Speaking of bacteria, I'm somewhat of a guru when it comes to probiotics -- good bacteria -- and I've always recommended them (to swish in the mouth or to take in capsule form) for relief of oral issues, to support immune health and for overall digestive wellness. So I haven't been surprised to see the new products on the market containing probiotics. But I wanted to understand their claims and method of action. When it comes to probiotics, strain specificity is critical -- scientific evidence (and clinical anecdotal evidence) shows us that the right strain will work whereas others may fail (even in appropriate doses).

So what I find interesting about two of the new products on the market is that while they share Xylitol in common to neutralize acids that can support bad bacteria, they differ in their probiotics strains. I don't have scientific data to share as to which one, or both, will best improve oral health (and whiten teeth as one product claims), or if they will work at all. That said, a review of the materials, a personal trial of one product, and knowledge of what these products do NOT contain, makes me feel they are as good, if not better, than regular toothpastes and certainly than chemically laden whitening products.

I asked the manufacturer of one probiotic product, Jordan Rubin, for his thoughts.

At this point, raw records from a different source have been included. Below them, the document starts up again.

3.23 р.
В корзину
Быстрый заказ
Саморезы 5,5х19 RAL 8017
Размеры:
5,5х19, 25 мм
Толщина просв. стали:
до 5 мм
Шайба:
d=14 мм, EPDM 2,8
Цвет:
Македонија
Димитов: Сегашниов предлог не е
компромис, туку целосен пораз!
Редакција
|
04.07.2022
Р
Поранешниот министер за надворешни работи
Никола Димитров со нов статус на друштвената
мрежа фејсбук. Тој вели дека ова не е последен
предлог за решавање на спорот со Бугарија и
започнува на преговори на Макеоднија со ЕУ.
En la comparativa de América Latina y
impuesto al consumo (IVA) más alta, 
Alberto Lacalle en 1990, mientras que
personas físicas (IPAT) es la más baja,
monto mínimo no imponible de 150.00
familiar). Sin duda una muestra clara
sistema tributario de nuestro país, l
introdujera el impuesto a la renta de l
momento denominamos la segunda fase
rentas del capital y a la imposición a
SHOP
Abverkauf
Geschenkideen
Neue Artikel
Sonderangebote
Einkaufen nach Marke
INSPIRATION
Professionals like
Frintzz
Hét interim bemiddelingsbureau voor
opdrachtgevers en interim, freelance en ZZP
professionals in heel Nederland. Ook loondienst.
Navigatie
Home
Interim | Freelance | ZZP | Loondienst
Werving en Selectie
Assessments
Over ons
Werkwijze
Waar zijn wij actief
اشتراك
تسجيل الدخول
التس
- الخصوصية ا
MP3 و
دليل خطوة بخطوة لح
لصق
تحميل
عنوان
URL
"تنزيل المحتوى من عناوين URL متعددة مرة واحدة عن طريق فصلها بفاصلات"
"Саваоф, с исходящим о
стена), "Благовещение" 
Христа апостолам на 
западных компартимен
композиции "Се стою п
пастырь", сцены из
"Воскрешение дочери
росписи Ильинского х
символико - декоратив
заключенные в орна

"For decades, dentists have believed that a healthy mouth equals a healthy body and for the last 20 years Harvard based dental research has identified beneficial bacteria or 'probiotics' as the key to making mouths healthy," she said. "By restoring the ecology of the oral cavity, Probiotic Smile can support tooth and gum health, freshen breath and whiten teeth up to four shades in just 30 days. Even better, the lozenge has all natural ingredients, making it a great way for kids and people of all ages to get a dose of probiotics while improving their oral health as well."

Net, Net, it seems there's a lot to consider when it comes to dental health these days. The good news is that sticking to the basics can effectively build a strong foundation. It's also good to know that there are products available to help each of us personalize our dental regime for optimal dental health. And, of course, I, as a dietitian, will underscore the learning that what we put into our mouths, not just our dental health tools, significantly effects our dental health which relates to our overall health. It's all connected. Go figure.

Disclosure notes: Radius products are AKA and I have accepted money from them in a consulting role within the past year. Dr. Gold DDS is not a paid spokesperson for any of the companies mentioned. Jordan Rubin is the founder of Garden of Life, who makes Probiotic Smile.